The Texas GOP Senate runoff is officially a go. Tuesday's 5 p.m. deadline to withdraw from the May 26 ballot passed without either Sen. John Cornyn or Attorney General Ken Paxton making a move - locking in a costly, contentious two-man race that President Donald Trump had publicly vowed to prevent.
The deadline for Republican candidates to remove their name from the primary runoff ballot quietly passed at 5 p.m. Tuesday without any movement from Cornyn or Paxton, sending Texas' GOP Senate primary barreling toward another period of expensive intraparty warfare.
The day after the March 3 primary - when Cornyn overperformed most polls to finish first ahead of Paxton - Trump pledged to endorse one of the candidates "soon" and warned that whoever he didn't pick should drop out. Nearly two weeks have passed without that endorsement.

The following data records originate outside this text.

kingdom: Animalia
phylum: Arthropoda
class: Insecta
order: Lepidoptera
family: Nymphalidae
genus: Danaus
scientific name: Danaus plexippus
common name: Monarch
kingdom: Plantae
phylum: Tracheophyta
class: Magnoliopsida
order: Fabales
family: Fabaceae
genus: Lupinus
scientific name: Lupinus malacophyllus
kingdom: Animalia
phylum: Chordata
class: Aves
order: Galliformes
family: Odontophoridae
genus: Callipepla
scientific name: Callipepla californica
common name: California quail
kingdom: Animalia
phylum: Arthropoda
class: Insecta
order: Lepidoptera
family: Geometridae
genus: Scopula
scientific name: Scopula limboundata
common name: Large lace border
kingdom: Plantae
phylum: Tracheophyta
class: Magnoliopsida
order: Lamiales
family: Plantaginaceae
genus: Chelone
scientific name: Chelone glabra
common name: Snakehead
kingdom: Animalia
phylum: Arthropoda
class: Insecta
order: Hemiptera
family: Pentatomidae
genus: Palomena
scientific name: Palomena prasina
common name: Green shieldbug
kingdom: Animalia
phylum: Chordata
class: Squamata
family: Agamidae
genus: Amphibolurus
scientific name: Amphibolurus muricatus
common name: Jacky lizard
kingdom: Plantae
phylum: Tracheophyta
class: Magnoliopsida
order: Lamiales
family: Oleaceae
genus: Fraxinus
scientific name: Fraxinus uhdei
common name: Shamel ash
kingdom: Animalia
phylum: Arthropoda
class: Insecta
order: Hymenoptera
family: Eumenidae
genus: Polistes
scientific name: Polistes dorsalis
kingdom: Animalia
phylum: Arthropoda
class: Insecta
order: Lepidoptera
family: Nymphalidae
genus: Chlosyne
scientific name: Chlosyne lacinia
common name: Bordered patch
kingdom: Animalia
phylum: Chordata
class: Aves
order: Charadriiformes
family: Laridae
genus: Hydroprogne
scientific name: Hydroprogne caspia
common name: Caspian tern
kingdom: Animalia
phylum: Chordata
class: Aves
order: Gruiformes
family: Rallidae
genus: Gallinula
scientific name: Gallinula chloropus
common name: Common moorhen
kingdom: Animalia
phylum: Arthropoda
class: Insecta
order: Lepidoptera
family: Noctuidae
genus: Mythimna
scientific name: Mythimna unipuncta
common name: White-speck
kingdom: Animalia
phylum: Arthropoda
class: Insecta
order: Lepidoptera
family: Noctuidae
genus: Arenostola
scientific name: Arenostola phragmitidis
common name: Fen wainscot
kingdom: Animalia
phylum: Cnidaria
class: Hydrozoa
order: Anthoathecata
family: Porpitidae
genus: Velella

The decision hasn't been on the president's mind for days, White House officials told CNN Tuesday afternoon, noting that he was preoccupied by the war with Iran. White House officials said Trump may still choose to endorse before Election Day.
The race has increasingly been tangled up in a Washington policy fight. Paxton offered to consider dropping out if Senate Republicans scrapped the filibuster to pass the SAVE America Act - a GOP-backed bill that would require documentary proof of citizenship to register to vote and photo ID at the polls. Cornyn, who had long defended the 60-vote threshold, reversed course and wrote an op-ed saying he now supports eliminating the filibuster to pass the measure. He voted with 50 other Senate Republicans Tuesday to open debate on the bill.
Even so, Paxton blamed Cornyn for the bill's uncertain prospects. "If the Save America Act fails, it will be because John Cornyn refused to truly fight to get it done," Paxton said in a statement. "He's campaigned on being Mr. Effective in the Swamp, and it's time for him to put his money where his mouth is."
Cornyn's campaign launched a TV ad highlighting the bribery and corruption allegations that led to Paxton's 2023 impeachment - though the state Senate ultimately acquitted him. The ad also notes that Paxton's wife is divorcing him on what she describes as "biblical grounds."
A super PAC backing Paxton ran ads in the West Palm Beach media market - targeting Trump directly - spotlighting Cornyn's past criticism of the former president, including when Cornyn suggested Trump was not the most electable presidential candidate in 2024.
Political analysts warn the prolonged runoff could leave the eventual Republican nominee weakened heading into November's general election against Democratic nominee James Talarico, a state representative from Austin.